NextGENDERation Network at the European Social Forum: A Feminist Intervention
- Rutvica Andrijasevic, Sarah Bracke, Cristina Gamberi

Different levels of theoretical reflections and political activism that characterized the first European Social Forum in Firenze showed that representational politics are definitely in crisis and that forms of expression, deeply related to questions of belonging, have changed radically. Many of these new forms of expression put forward by the antagonist movement are characterized by leaving behind of the reassuring organized identities. Instead, we are witnessing the formation of a body of subjectivities in continuous re-formulation, grounded as it has already occurred in the pastupon notions of and desires for belonging. But belonging, this time, is to be understood as constantly in motion and therefore creating spaces for various forms of networking.

This becomes particularly visible in forms of feminist thinking, as well as the theoretical and organizational framework that the NextGENDERation network at the ESF gave to the workshop it organized.
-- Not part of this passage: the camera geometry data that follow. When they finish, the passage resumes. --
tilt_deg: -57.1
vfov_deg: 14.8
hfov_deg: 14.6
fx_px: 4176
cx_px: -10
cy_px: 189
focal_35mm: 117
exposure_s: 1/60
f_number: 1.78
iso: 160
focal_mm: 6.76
Our network starts from a feminist perspective based on a multiplication of the axes of power, and therefore the axes of political action. Concretely this means we underscore the contribution of analysis produced by post-colonial subjects and the migrant's movements as well as the importance of the criticism of hetero-normativity coming from lesbian and queer subjects. Through these perspectives we looked at the contradictions of academic feminism, present within the universities, that seem to have lost the ability of political disruption they had in previous decades.

In the process of preparation of the ESF, one of us got to observe a meeting of the ESF preparation team in Bruxelles, where we learned that most of the "gender and ethnicity work" fell on the shoulders of a white woman representing women's movements, and a black man representing black, migrant and refugee groups. We also learned that the structure of the ESF itself reflected the idea that the power relations involved in gender and ethnicity (let alone sexuality) were not considered a common, transversal, concern, but were seen as "particular" issues, particular to certain groups or certain subjects. The forum was organized around clusters: Globalisation and Liberalism, War and Peace, and Rights Citizenship Democracy, of which the third one incorporated issues concerned with women, racism, prostitution and trafficking, asylum, Fortress Europe, Islamophobia, etc. It made us wonder how the issues such as globalisation/liberalism/war/peace would look like if intersected by gender and etnicitity?
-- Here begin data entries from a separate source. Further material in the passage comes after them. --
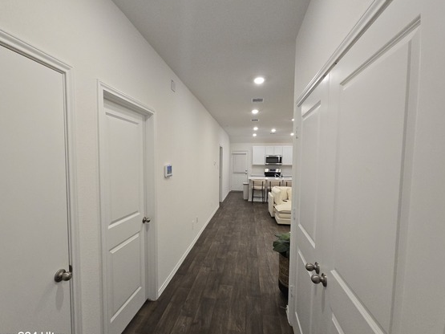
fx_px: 193
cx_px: 212
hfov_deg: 98.1
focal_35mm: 15
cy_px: 173
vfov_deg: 81.7
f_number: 2.2
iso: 160
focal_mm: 2.2
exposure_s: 1/60
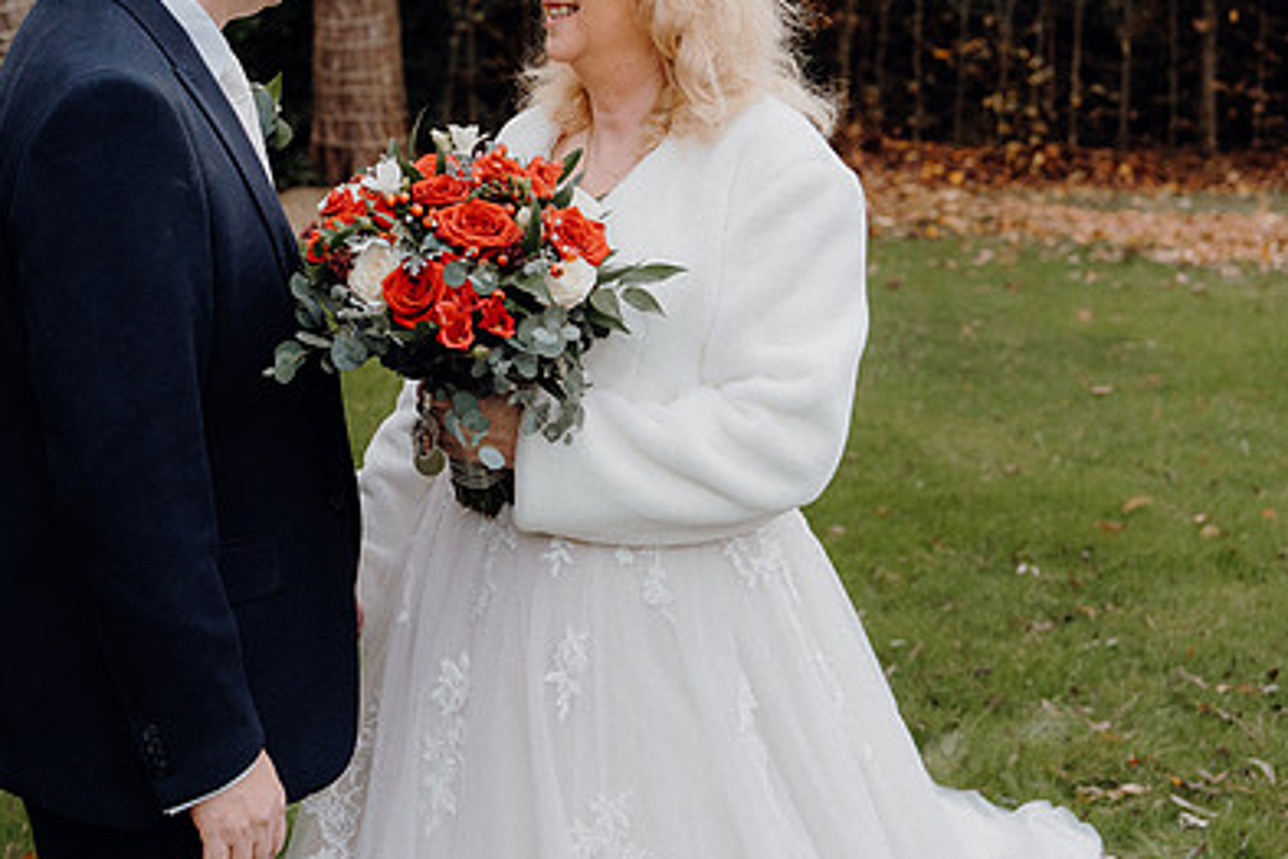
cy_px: 248
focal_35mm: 62
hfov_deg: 31.9
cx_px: 367
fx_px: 2218
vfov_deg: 21.8
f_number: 3.5
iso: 2000
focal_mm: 42
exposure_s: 1/250
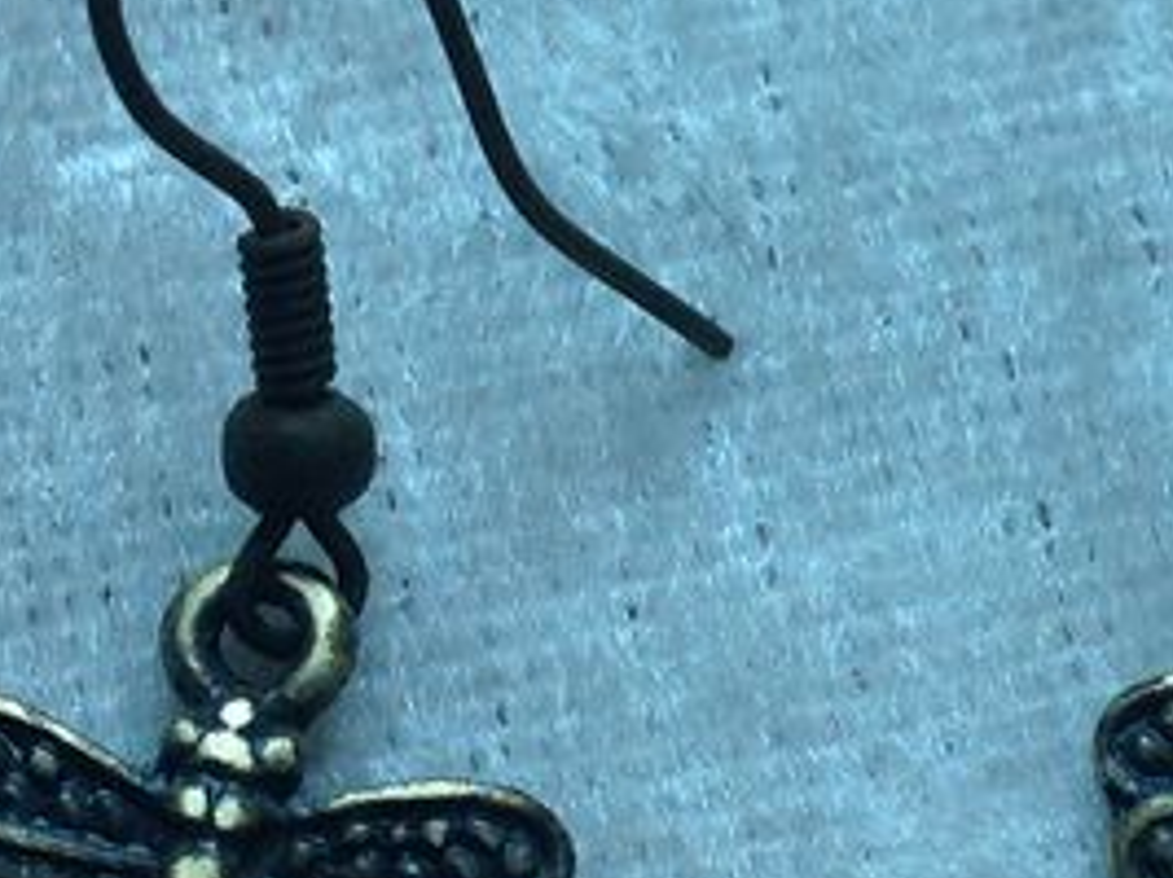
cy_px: 621
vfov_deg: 11.3
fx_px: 4437
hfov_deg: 15.0
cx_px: 703
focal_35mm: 131
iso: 80
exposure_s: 1/60
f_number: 2.4
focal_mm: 4.28
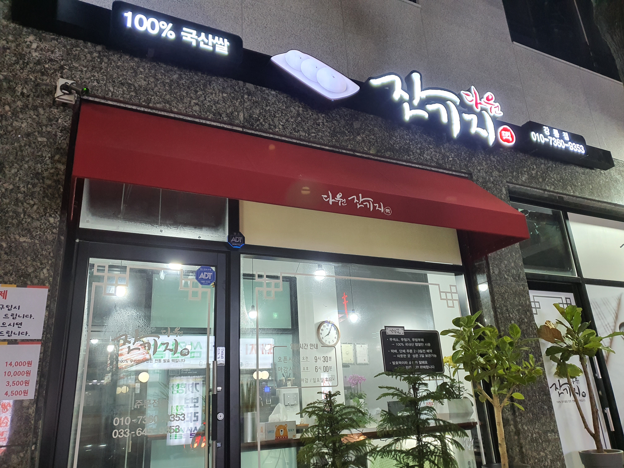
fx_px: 469
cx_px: 312
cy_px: 234
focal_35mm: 26
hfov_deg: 67.3
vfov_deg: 53.1
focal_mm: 4.3
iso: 200
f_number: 1.5
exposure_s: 1/60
Discussing the marginalisation or absence of women's, black, migrant and refugee movements, and gay and lesbian movements in the organizational team, with a white male representative of Attac in an informal way, we learned what he thought of this "unfortunate" situation. "Listen," he said, quite irritated after a while, "We are trying to organize this globalised resistance. If they [women's movements, black, migrant and refugee movements, and gay and lesbian movements] don't come, than that's their problem." No, it continued to echo in our heads, it's his problem, it's the ESF's problem. And by deciding to organize a workshop, to intervene, at the ESF, we made it our problem as well. We went to the ESF to talk about "missing links", we went to put the conflicts on the agenda, and to look for alliances with others putting the conflicts of sexism, racism and heterosexism on the agenda. We see this conflict in terms of a 'creative conflict' which would allow for the presence and participation of 'other' subjects and thus challenge the current way of doing and thinking politics within the 'movement of the movements'. Addressing heteronormativity and whiteness means not only challenging some of the basic categories on which the current conceptualization of politics is constructed, but also opening up possibilities for a different form of political struggle.
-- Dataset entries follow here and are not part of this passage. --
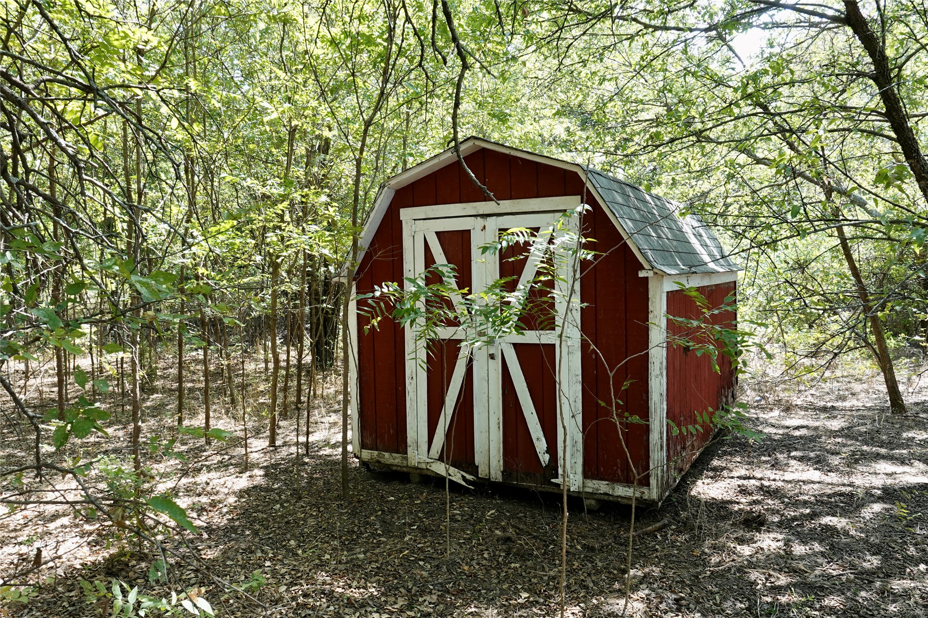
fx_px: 618
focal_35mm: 24
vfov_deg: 53.1
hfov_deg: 73.8
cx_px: 464
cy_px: 309
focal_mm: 8.8
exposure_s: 1/40
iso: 100
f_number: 5.6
It was important to structure our political and theoretical intervention in this way, not only to construct a network of strategic alliances with women and militants from various parts from within and beyond Europe, but also to give shape to new forms of feminist subjectivity, that reflect the embodied complexities we live, and struggle against being reduced simply to the notion of gender or sexual difference. Precisely for this reason it is important to recognize and validate those knowledges and political movements that are marginal within our dominant cultural system and unfortunately within feminism itself too.

In this sense, ESF has been a crucial moment for two reasons. Firstly, ESF showed the growth of the 'movement of the moments' and its role in being a place of creation of critical knowledges that resist institutional politics. Secondly, ESF was crucial for the articulations of radical criticism of capitalist relations of production and political representation. Such articulations, however, remain sites of struggle and conflict, in which the agenda's of new feminist subjectivities often clash head on with more orthodox anti-capitalist visions rooted in an unidimensional concept of power inequality. We have located ourselves in such a way to take distance from such an orthodox capitalism, and a model of militant machismo, as well as the auto-referentiality of certain type of feminism. In order to account for the complexity and plurality of voices that are active today not only in the West but especially on the other continents, it is more appropriate to talk of 'feminisms' instead of the feminism. Even though our impressions of the ESF are not univocally positive, this does not mean that ESF was not a moment of extreme political importance. In fact, during the ESF we have established contacts and started collaboration with a number of women's groups present there, all of which will lead into the organization of a Women's Forum preceding the ESF in Paris next year.